● **Excerpted data**

- - - - -

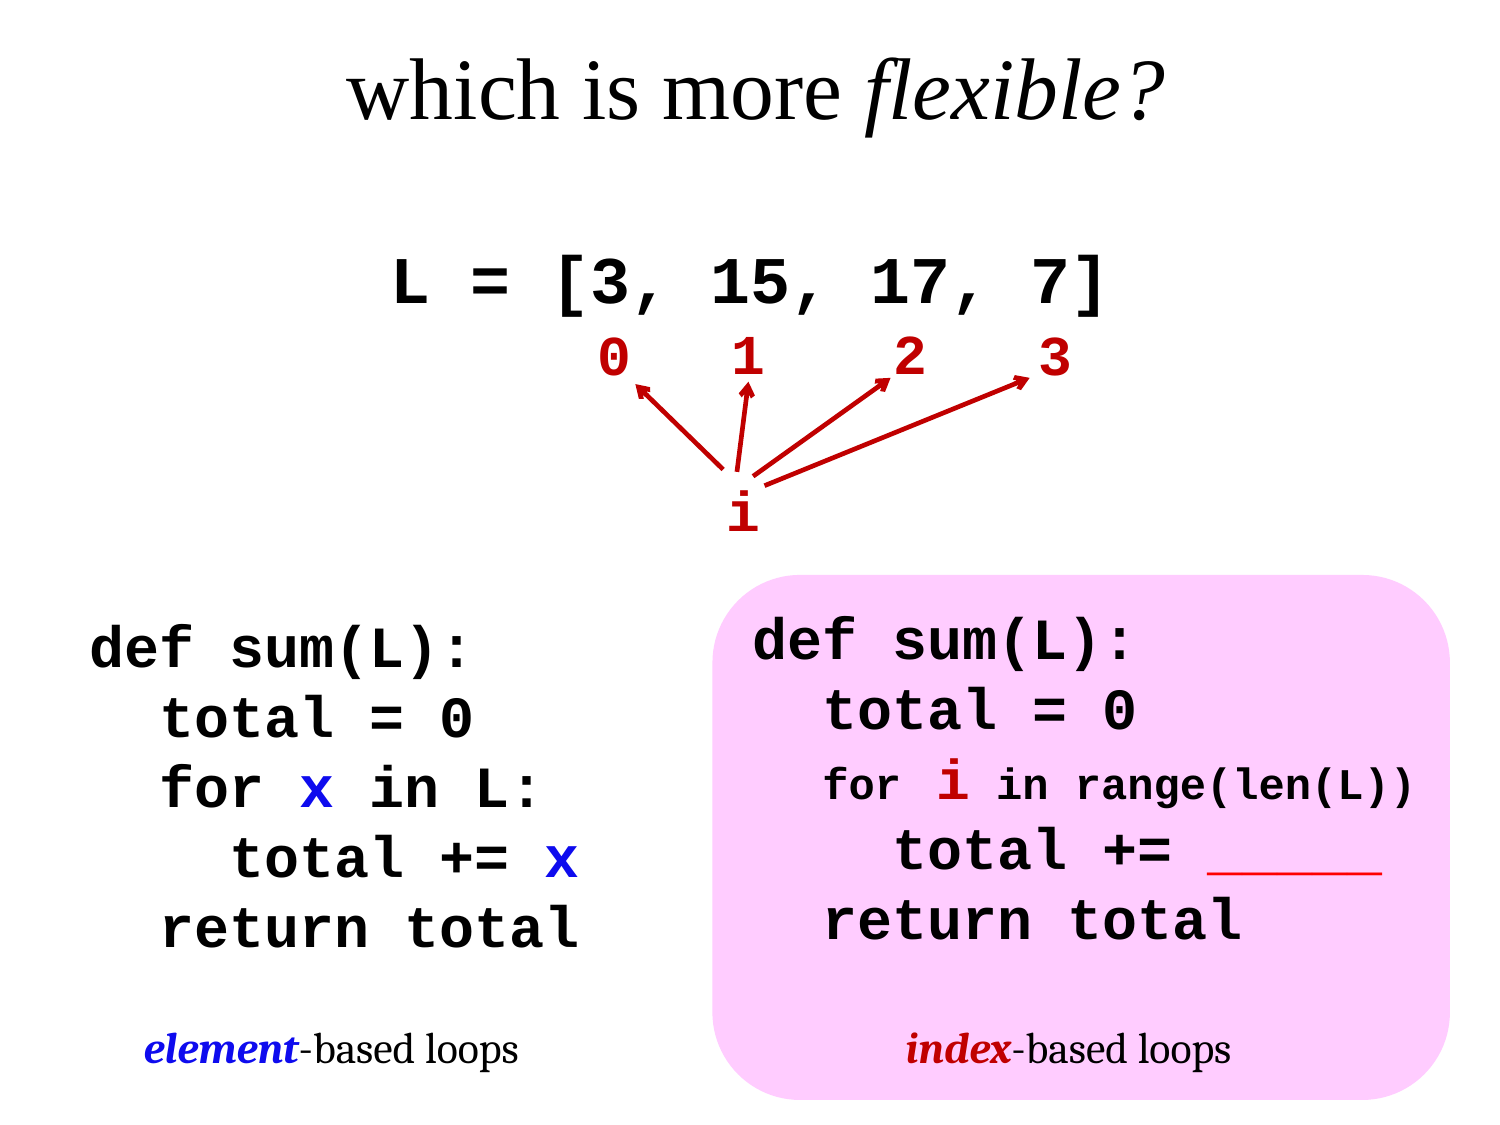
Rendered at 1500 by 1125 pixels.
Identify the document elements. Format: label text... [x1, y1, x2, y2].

text_box 3 [1023, 312, 1088, 395]
text_box [745, 574, 1417, 594]
text_box index-based loops [812, 1012, 1325, 1080]
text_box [764, 377, 1030, 486]
text_box L = [3, 15, 17, 7] [212, 229, 1288, 324]
text_box 0 [582, 311, 646, 394]
text_box 1 [716, 310, 780, 393]
text_box def sum(L): total = 0 for i in range(len(L)) total += _____ return total [737, 594, 1463, 959]
text_box 2 [878, 310, 943, 376]
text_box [736, 381, 748, 473]
text_box i [711, 467, 776, 550]
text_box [752, 377, 763, 477]
text_box [712, 601, 1450, 1100]
text_box def sum(L): total = 0 for x in L: total += x return total [75, 601, 700, 967]
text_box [635, 383, 724, 470]
text_box which is more flexible? [237, 24, 1275, 145]
text_box element-based loops [74, 1012, 588, 1080]
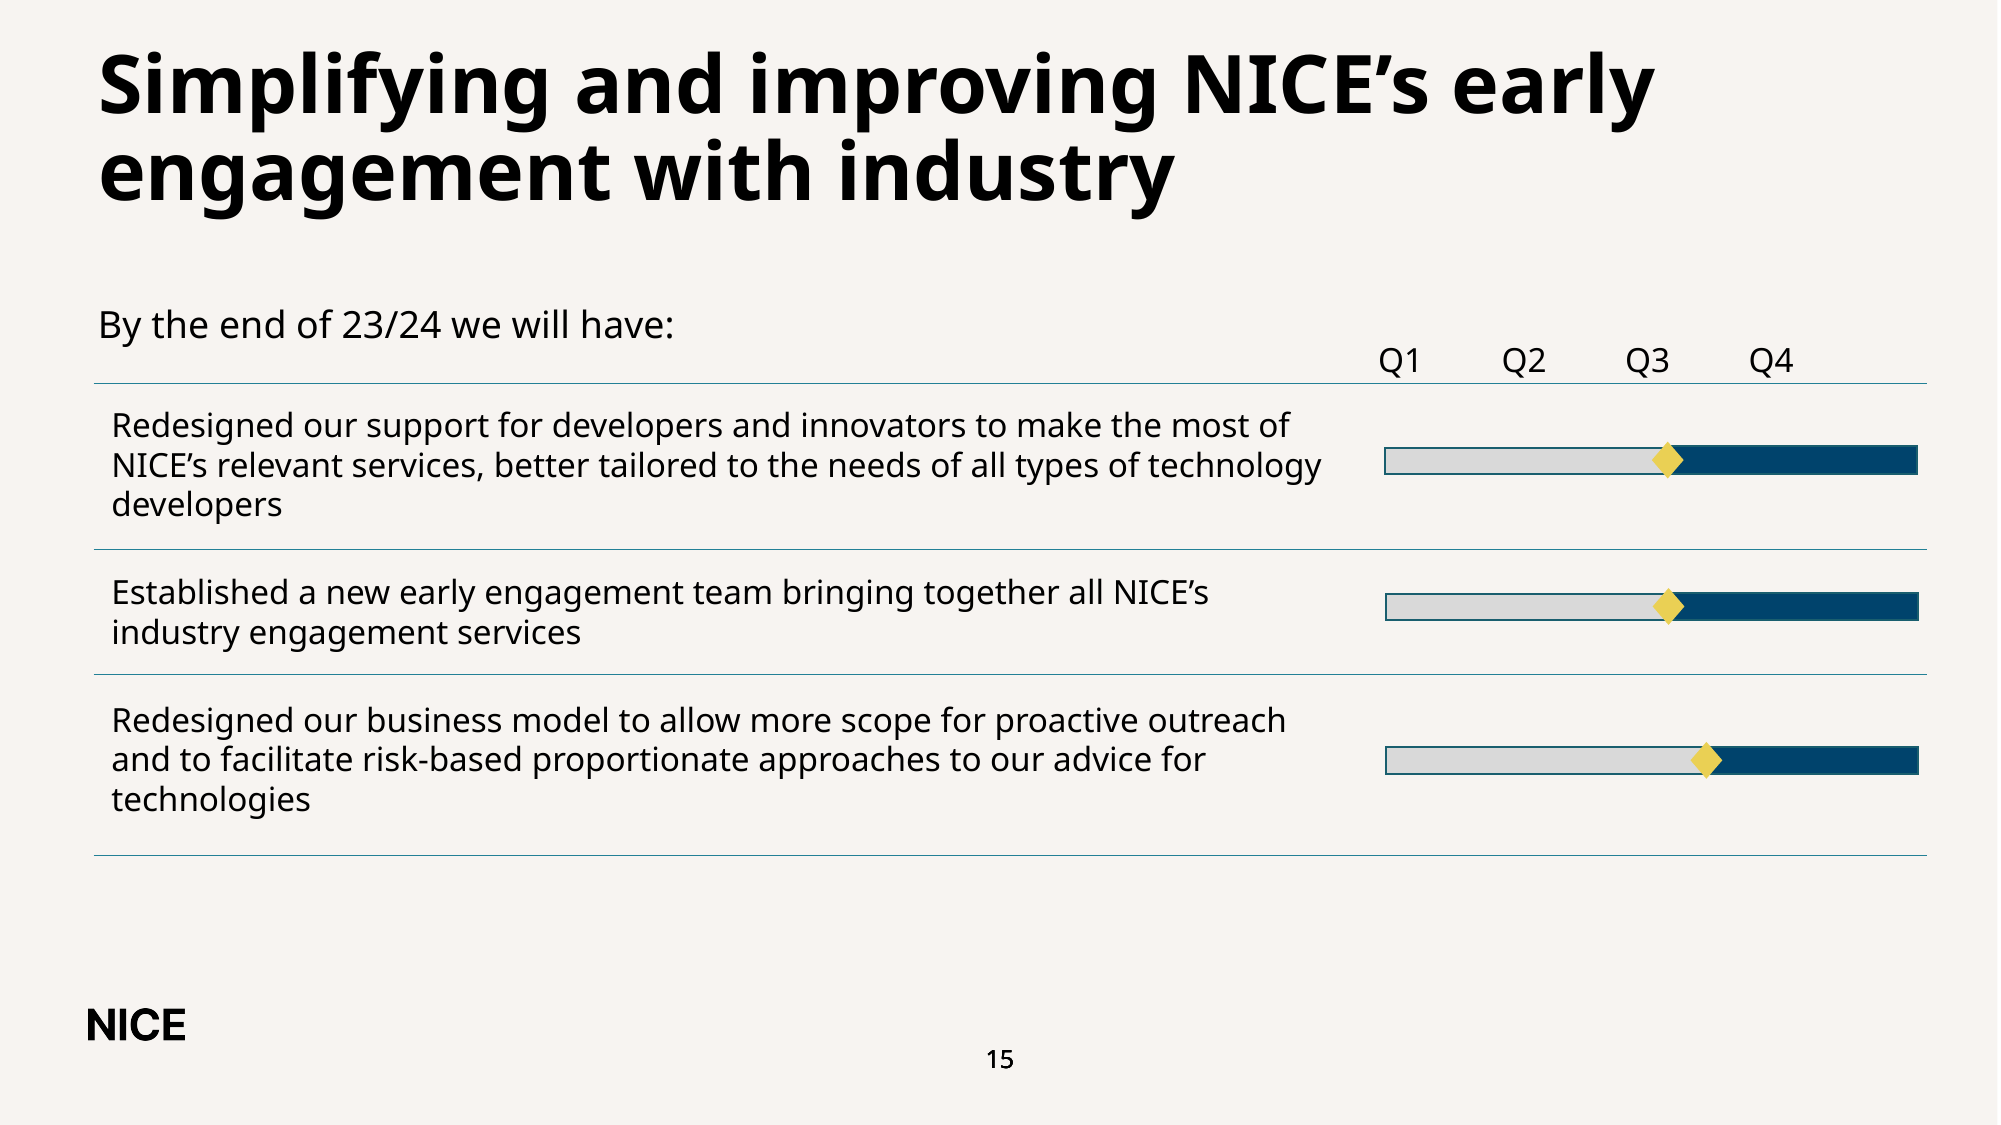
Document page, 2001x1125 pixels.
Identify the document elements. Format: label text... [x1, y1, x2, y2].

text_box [1385, 441, 1917, 479]
picture [88, 1008, 185, 1041]
text_box Q1 Q2 Q3 Q4 [1363, 331, 1846, 383]
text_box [1385, 741, 1918, 779]
text_box Redesigned our business model to allow more scope for proactive outreach and to facilitate risk-based proportionate approaches to our advice for technologies [96, 691, 1314, 826]
text_box By the end of 23/24 we will have: [83, 293, 1037, 354]
text_box Redesigned our support for developers and innovators to make the most of NICE’s relevant services, better tailored to the needs of all types of technology developers [96, 396, 1351, 531]
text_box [1385, 587, 1918, 625]
title Simplifying and improving NICE’s early engagement with industry [83, 36, 1917, 227]
text_box Established a new early engagement team bringing together all NICE’s industry engagement services [96, 564, 1351, 659]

- - - - -

● **Directions for this task**
Output the listing above exactly, pictures omitted.

● **Expected output**
Rendered at 1500 by 1125 pixels.
Identify the document elements. Format: label text... [x1, y1, x2, y2].

text_box 3 [1023, 312, 1088, 395]
text_box [745, 574, 1417, 594]
text_box index-based loops [812, 1012, 1325, 1080]
text_box [764, 377, 1030, 486]
text_box L = [3, 15, 17, 7] [212, 229, 1288, 324]
text_box 0 [582, 311, 646, 394]
text_box 1 [716, 310, 780, 393]
text_box def sum(L): total = 0 for i in range(len(L)) total += _____ return total [737, 594, 1463, 959]
text_box 2 [878, 310, 943, 376]
text_box [736, 381, 748, 473]
text_box i [711, 467, 776, 550]
text_box [752, 377, 763, 477]
text_box [712, 601, 1450, 1100]
text_box def sum(L): total = 0 for x in L: total += x return total [75, 601, 700, 967]
text_box [635, 383, 724, 470]
text_box which is more flexible? [237, 24, 1275, 145]
text_box element-based loops [74, 1012, 588, 1080]
Document page, 2001x1125 pixels.
Identify the document elements. Format: label text... [x1, y1, x2, y2].

text_box [1385, 441, 1917, 479]
picture [88, 1008, 185, 1041]
text_box Q1 Q2 Q3 Q4 [1363, 331, 1846, 383]
text_box [1385, 741, 1918, 779]
text_box Redesigned our business model to allow more scope for proactive outreach and to facilitate risk-based proportionate approaches to our advice for technologies [96, 691, 1314, 826]
text_box By the end of 23/24 we will have: [83, 293, 1037, 354]
text_box Redesigned our support for developers and innovators to make the most of NICE’s relevant services, better tailored to the needs of all types of technology developers [96, 396, 1351, 531]
text_box [1385, 587, 1918, 625]
title Simplifying and improving NICE’s early engagement with industry [83, 36, 1917, 227]
text_box Established a new early engagement team bringing together all NICE’s industry engagement services [96, 564, 1351, 659]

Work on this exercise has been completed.